Harici satışla ilgili metinde "borçlar Kanunun taşınmaz" ifadesinden başlayıp "Sorusu akla gelmektedir." ifadesine kadar, bu ifade de dahil olmak üzere, olan kısmı kelimesi kelimesine aktarın.

» Metin bölümü
»»

Harici Satış Nedeniyle Tapu İptali Tescil Davası Nasıl Açılır?
Harici Satış Tarifi
Tapulu taşınmazların, tapuda resmi memur huzurunda satışının yapılması çok sıkı şekil şartlarına bağlanmıştır. Medeni Kanunun 706. maddesinin birinci fıkrası; “Taşınmaz mülkiyetinin devrini amaçlayan sözleşmelerin geçerli olması, resmi şekilde düzenlenmiş imalarına bağlıdır.” Hükmünü getirmiştir.
borçlar Kanunun taşınmaz satışını düzenleyen 213. maddesi hükmüne göre; Gayrimenkul satımının muteber olması için resmi senede bağlanması şartını koymuş ve Kanununun 26. maddesi ise taşınmaz satışlarının geçerli olması için, tapu memuru huzurunda yapılmasını emretmiştir.
Her üç yasanın da birlikte ve çok sıkı bir şekilde düzenlediği ortak hüküm, taşınmaz satışlarının geçerli olması için bu satışın resmi tapu memuru huzurunda yapılması şartını koymuş olmasıdır. Eğer satış resmi memur huzurunda yapılırsa hüküm doğurur ve geçerli bir satış olur.
Peki acaba, taşınmaz satışı resmi memur huzurunda yapılmaz ise hüküm doğurmaz mı? Böyle bir satış geçerli olmaz mı? Sorusu akla gelmektedir.
Hemen belirtelim ki, tapu memuru huzurunda yapılmayan satış geçerli olmaz ve hüküm doğurmaz.
Tapulu taşınmazların, tapu memuru huzurunda yapılmayan satışlarına Harici satış denir. Böyle bir satış, ister el yazısı senetle yapılsın, ister köy senedi dediğimiz köy muhtarının ve ihtiyar heyetinin onayı ile yapılsın farketmez. Her halde tapulu taşınmazlarda hiçbir hüküm ifade etmez. Yapılan satış harici satış olduğu için taşınmazın mülkiyetini geçirmeyen geçersiz bir satış olur.

««

» Girdi verileri
»»

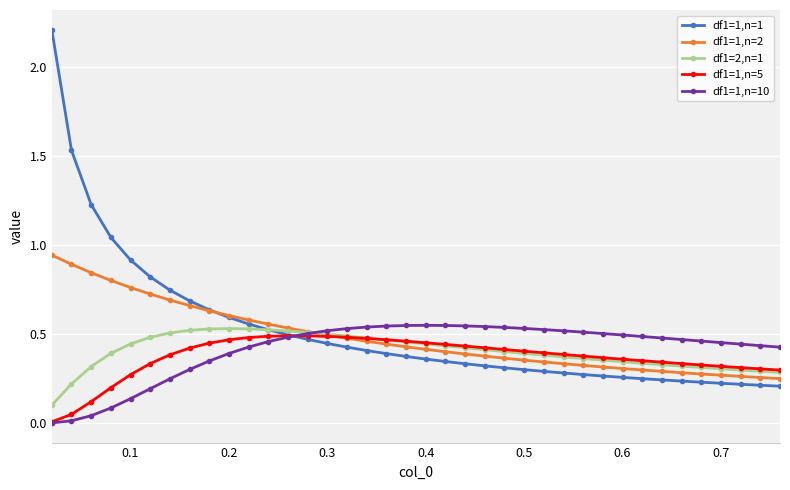

At how many categories does at least one series exceed 1?

4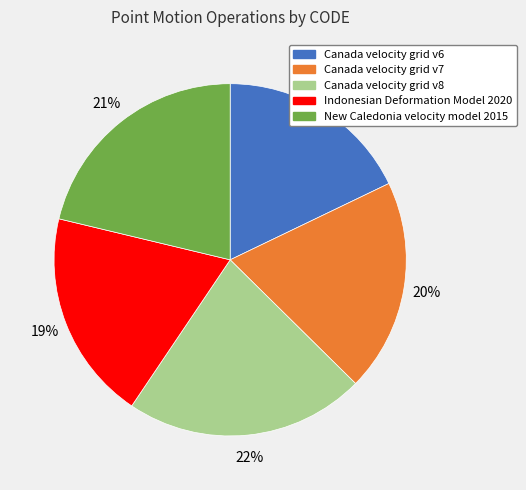

What percentage is the Indonesian Deformation Model 2020 slice, to the nearest percent?

19%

««

» Çözüm
borçlar Kanunun taşınmaz satışını düzenleyen 213. maddesi hükmüne göre; Gayrimenkul satımının muteber olması için resmi senede bağlanması şartını koymuş ve Kanununun 26. maddesi ise taşınmaz satışlarının geçerli olması için, tapu memuru huzurunda yapılmasını emretmiştir.
Her üç yasanın da birlikte ve çok sıkı bir şekilde düzenlediği ortak hüküm, taşınmaz satışlarının geçerli olması için bu satışın resmi tapu memuru huzurunda yapılması şartını koymuş olmasıdır. Eğer satış resmi memur huzurunda yapılırsa hüküm doğurur ve geçerli bir satış olur.
Peki acaba, taşınmaz satışı resmi memur huzurunda yapılmaz ise hüküm doğurmaz mı? Böyle bir satış geçerli olmaz mı? Sorusu akla gelmektedir.